After reading it, I am still not able to make a synthesis of this peptide.
You need to explain the thoughts you have, how would you start this synthesis, what startingmaterial would you use?
-
SPPS solid phase peptide synthesis using resins are the solution to this job.
-
You can buy t-Butylesters of these amino acids with CBz-protected sidechain but they are not cheap I think. Final step would be hydrogenation. Its fun to work with solid phase but not neccesary in this case. Can you suggest in what end of the peptide you should start?
After reading it, I am still not able to make a synthesis of this peptide.
You need to explain the thoughts you have, how would you start this synthesis, what startingmaterial would you use?

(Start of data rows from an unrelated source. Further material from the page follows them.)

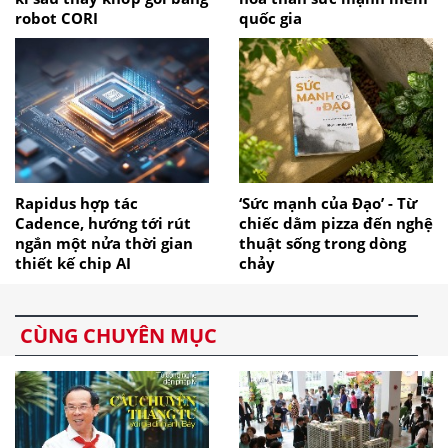
robot CORI
quốc gia
Rapidus hợp tác
‘Sức mạnh của Đạo’ - Từ
Cadence, hướng tới rút
chiếc dằm pizza đến nghệ
ngắn một nửa thời gian
thuật sống trong dòng
thiết kế chip AI
chảy
CÙNG CHUYÊN MỤC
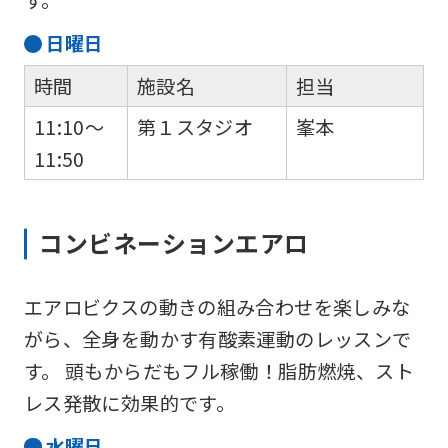
す。
日
曜日
時間
施設名
担当
11:10～
第１スタジオ
峯本
11:50
コンビネーションエアロ
エアロビクスの動きの組み合わせを楽しみな
がら、全身を動かす有酸素運動のレッスンで
For
す。 頭もからだもフル稼働！脂肪燃焼、スト
foreigners
レス発散に効果的です。
水
曜日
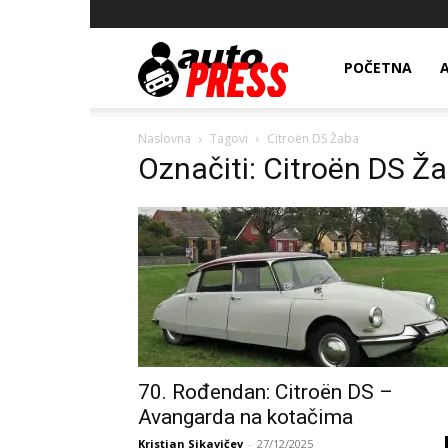
AutopressHR
POČETNA
Naslovna
Tagovi
Citroën DS Žaba
Označiti: Citroën DS Ž
70. Rođendan: Citroën DS –
Avangarda na kotačima
Kristian Sikavičev
-
27/12/2025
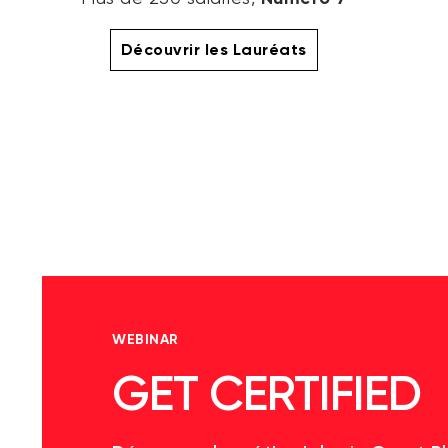
Découvrir les Lauréats
WEBINAR
GET CERTIFIED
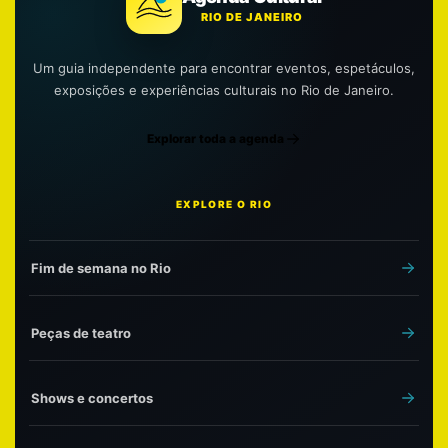
RIO DE JANEIRO
Um guia independente para encontrar eventos, espetáculos,
exposições e experiências culturais no Rio de Janeiro.
Explorar toda a agenda
EXPLORE O RIO
Fim de semana no Rio
Peças de teatro
Shows e concertos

I think that the best way is:
1. Protect the amino group of the amino acid leucine with the Fmoc group
2. Join the carbonyl end of the amino acid Leu to a reactive group of a resin.

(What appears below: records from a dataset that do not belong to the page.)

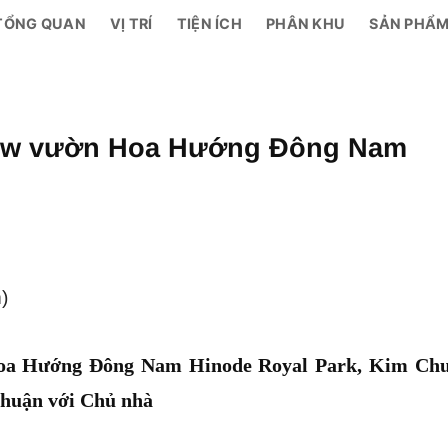
TỔNG QUAN
VỊ TRÍ
TIỆN ÍCH
PHÂN KHU
SẢN PHẨ
view vườn Hoa Hướng Đông Nam
)
Hoa Hướng Đông Nam Hinode Royal Park, Kim Ch
thuận với Chủ nhà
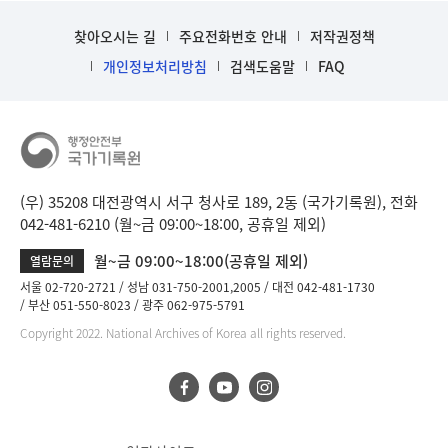
찾아오시는 길
주요전화번호 안내
저작권정책
개인정보처리방침
검색도움말
FAQ
(우) 35208 대전광역시 서구 청사로 189, 2동 (국가기록원), 전화
042-481-6210 (월~금 09:00~18:00, 공휴일 제외)
월~금 09:00~18:00(공휴일 제외)
열람문의
서울 02-720-2721
성남 031-750-2001,2005
대전 042-481-1730
부산 051-550-8023
광주 062-975-5791
Copyright 2022. National Archives of Korea all rights reserved.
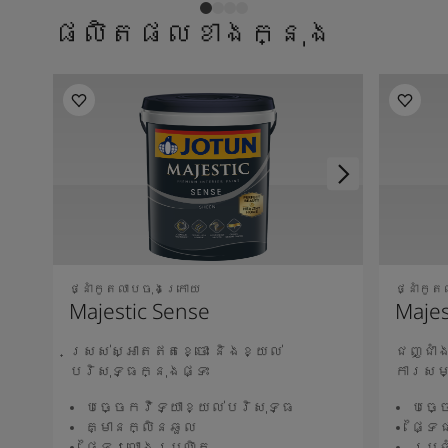
ផលិតផលខាងក្នុង
ថ្នាំកូតលាបចុងក្រោយ
ថ្នាំកូ
Majestic Sense
Majes
ស្រស់ស្អាតឥតខ្ចោះ និងខ្យល់
ជញ្ជាំ
បរិសុទ្ធក្នុងផ្ទះ
ការសម
បច្ចេកវិទ្យាខ្យល់បរិសុទ្ធ
បច្ច
គ្មានក្លិនឆួល
ផ្ទៃ
ផ្ទៃរលោងប្រណិត
ប្រឆ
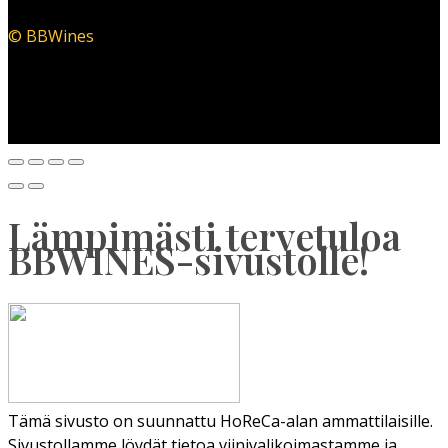
© BBWines
Lämpimästi tervetuloa
BBWINES-sivustolle!
Tämä sivusto on suunnattu HoReCa-alan ammattilaisille.
Sivustollamme löydät tietoa viinivalikoimastamme ja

3. Remove the protective group by treatment with a solution containing a weak organic base.
4. Protect the valine amino group with Fmoc. The amino acid is activated in its carboxyl group by DCC.
5. The amino group of leucine attacks the activated carboxyl group of valine to form a peptide bond.

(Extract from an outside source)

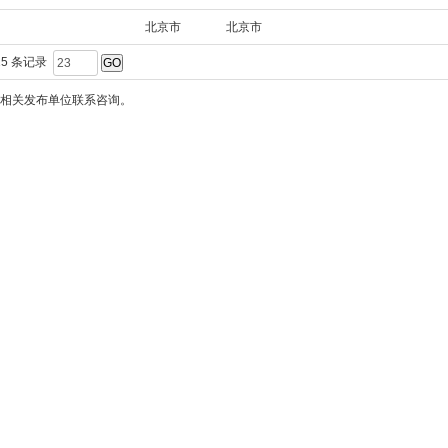
北京市
北京市
25 条记录
相关发布单位联系咨询。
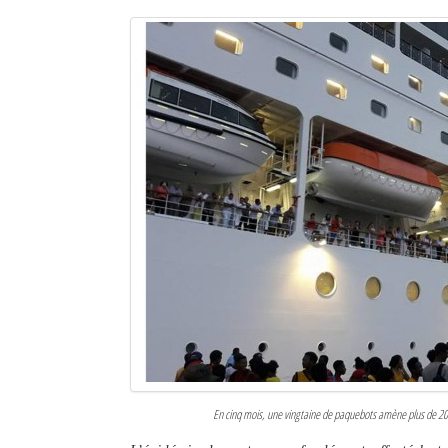
En cinq mois, une vingtaine de paquebots amène plus de 20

6. We unprotect the Leu-Val di-peptide as in step 2. We add HF to hydrolyze the ester bond between the resin and the di-peptide.
7. Once we have the Leu-Val di-peptide, we protect the amino end with the Fmoc group, and proceed as before.
-
I think that the best way is:
1. Protect the amino group of the amino acid leucine with the Fmoc group
2. Join the carbonyl end of the amino acid Leu to a reactive group of a resin.
3. Remove the protective group by treatment with a solution containing a weak organic base.
4. Protect the valine amino group with Fmoc. The amino acid is activated in its carboxyl group by DCC.
5. The amino group of leucine attacks the activated carboxyl group of valine to form a peptide bond.
6. We unprotect the Leu-Val di-peptide as in step 2. We add HF to hydrolyze the ester bond between the resin and the di-peptide.
7. Once we have the Leu-Val di-peptide, we protect the amino end with the Fmoc group, and proceed as before.
You are wasting time, you can buy fmoc-AAs commercialy for cheap money. While your idea might work its way too inefficient for this job:
a) you dont have to cleave the peptide from the resin only to attach it again
b) you will get even lower yields than normally
c) working with HF is not needed.
In SPS usually, the aminoacids are immobilized as esters to the resin and the you deprotect-acylate and repeate untill you get the peptide. You can start by immobilizing at N-terminus or even by side chain but its far less common.
Here is what I would do:
1) connect the fmoc-phenylalanine to wang resin using some set of obvious conditions (look it up, I think its DIC+dmap but im not 100%).
2) analyze the loading of the resin via cleaving the fmoc-AA from the resin and doing quantification
3) de-Fmoc with (20%) piperidine in DCM, should be super fast
4) make the peptide bond using another set of obvious conditions (DIC+HOBt or any other you wish)
5) repeat 3+4
6) cleave the peptide from resin using TFA:DCM cocktail and purify by HPLC
-
If you dont have experience with solid phase peptide sunthesis I strongly suggest you make a litt. Search in scifinder, there is probably very similar or even exact peptides made, you will save a lot of time and money.
-
At present, solid-phase peptide synthesis is the mainstream method, and occasionally liquid phase is also used in fragment synthesis, which depends on the cost in industrial use
-
Its probably a lit. procedure available, make a structure search on Scifinder. Its not hard to do this compound, but with no experience you would have great use of a procedure thats published. Reaction time, temp etc.